Almost six years ago now, just before the Tom Cruise-led “The Mummy” remake was about to hit cinemas, Universal Pictures released an official photo announcing their ‘Dark Universe’ initiative.
An attempt to build a cinematic universe akin to Marvel, but for the Universal classic monsters, the project was the brainchild of “The Mummy” director Alex Kurtzman and regular “Fast and Furious” scribe Chris Morgan.
The now infamous photo posted in May 2017 awkwardly put Cruise, Russell Crowe (Dr. Henry Jekyll), Javier Bardem (Frankenstein’s Monster), Johnny Depp (The Invisible Man) and Sofia Boutella (The Mummy) together in a shot. In addition, Angelina Jolie was sought for “The Bride of Frankenstein” whilst new takes on Phantom of the Opera, Hunchback of Notre Dame, Dracula and Creature from the Black Lagoon were all in early planning.

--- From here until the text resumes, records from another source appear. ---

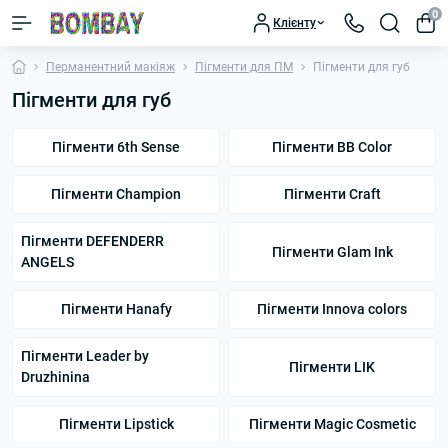
0
Клієнту
Перманентний макіяж
Пігменти для ПМ
Пігменти для губ
Пігменти для губ
Пігменти 6th Sense
Пігменти BB Color
Пігменти Champion
Пігменти Craft
Пігменти DEFENDERR
Пігменти Glam Ink
ANGELS
Пігменти Hanafy
Пігменти Innova colors
Пігменти Leader by
Пігменти LIK
Druzhinina
Пігменти Lipstick
Пігменти Magic Cosmetic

Then “The Mummy” bombed with reviewers and pulled in just $80 million domestic and some of the worst reviews of Cruise’s career. Worldwide managed to save it, the film ultimately taking in $409 million from a $125 million budget, but the message was clear – “no!”.
By November of that year, the ‘Dark Universe’ was essentially dead and all that remains is a video logo and a photo that became a part of internet history. Universal instead opted for standalone, lower-budget takes on the material – resulting in Leigh Whannell’s acclaimed 2020 update of “The Invisible Man”.
This week in cinemas we get “Renfield,” a self-contained dark comedy take on Dracula that hails from director Chris McKay, who is quite aware of the Dark Universe concept that failed.
Speaking with Slashfilm this week, he explains why he thinks the Dark Universe fell apart:
“I think that everyone, even if you are in a Marvel universe or a shared universe situation, you should always just focus on that movie. Make a good version of that movie, regardless of whether it’s a sequel or the trilogy or whatever, just concentrate on that.
I think sometimes where movies go wrong is where they’re trying to do too much. The Dark Universe thing could’ve worked there. There’s compelling … who wouldn’t want to see Angelina Jolie play Bride of Frankenstein or Javier Bardem play Frankenstein’s Monster? That would be really cool. I think, when you try to also do all these other things and you haven’t established what the tone is, what the world is, I think that’s where things go wrong.”
Indeed, Universal has embraced the standalone approach wholeheartedly with a second Dracula project, “The Last Voyage of the Demeter,” arriving later this year with no connection to “Renfield” beyond featuring Dracula as a character. The first trailer for ‘Demeter’ is expected out this week.